Every line below should be copied exactly; drop the pictures.

**Source data:**

------------------------------------

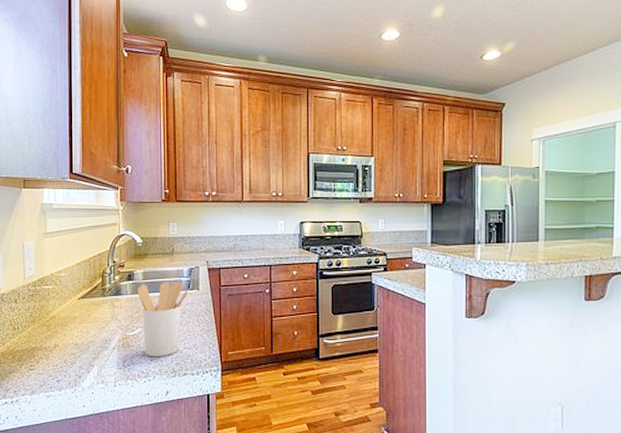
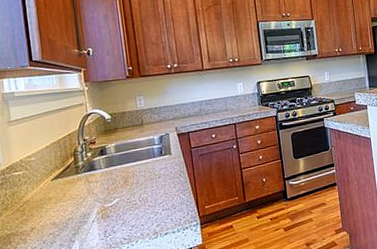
utensil holder: present [138,281,189,357] -> none [111,149,162,224]

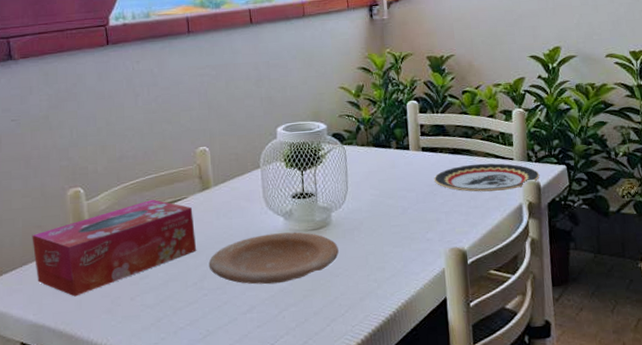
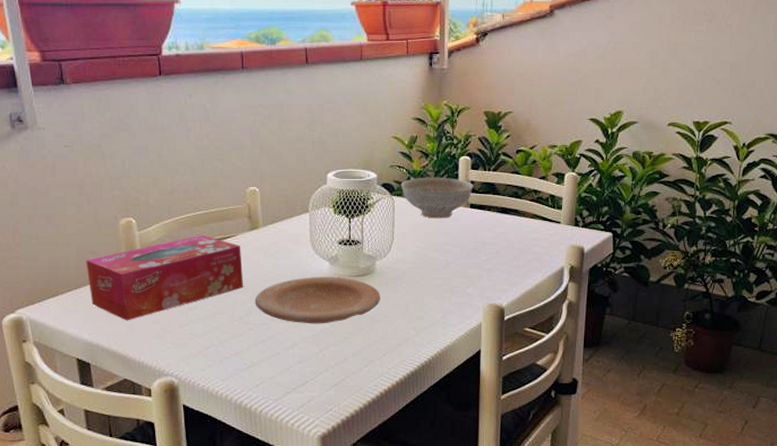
decorative bowl: none [350,123,424,165] -> present [400,177,474,219]
plate: present [433,163,540,192] -> none [479,224,585,252]

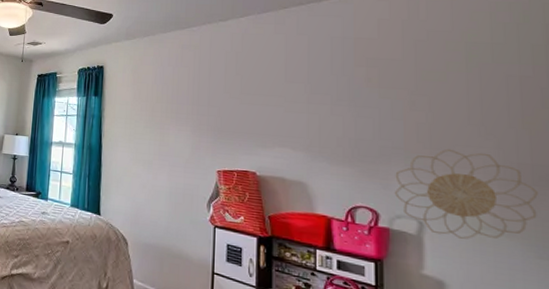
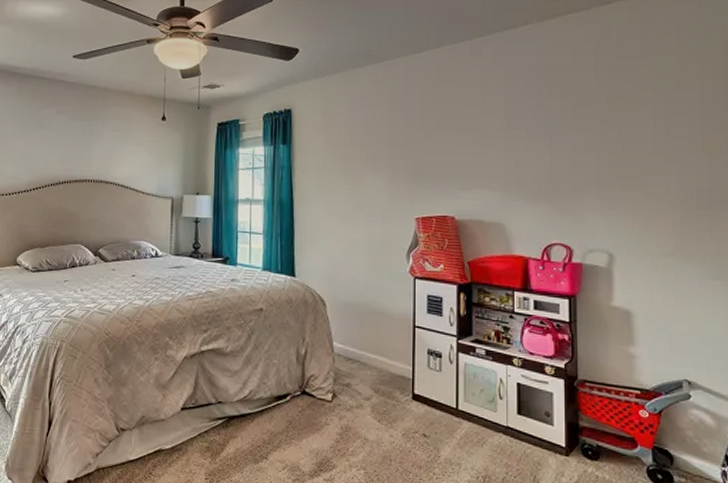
decorative wall piece: present [394,148,538,239] -> none [586,178,714,267]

------------------------------------

**Completed exercise:**
utensil holder: present [138,281,189,357] -> none [111,149,162,224]

decorative bowl: none [350,123,424,165] -> present [400,177,474,219]
plate: present [433,163,540,192] -> none [479,224,585,252]

decorative wall piece: present [394,148,538,239] -> none [586,178,714,267]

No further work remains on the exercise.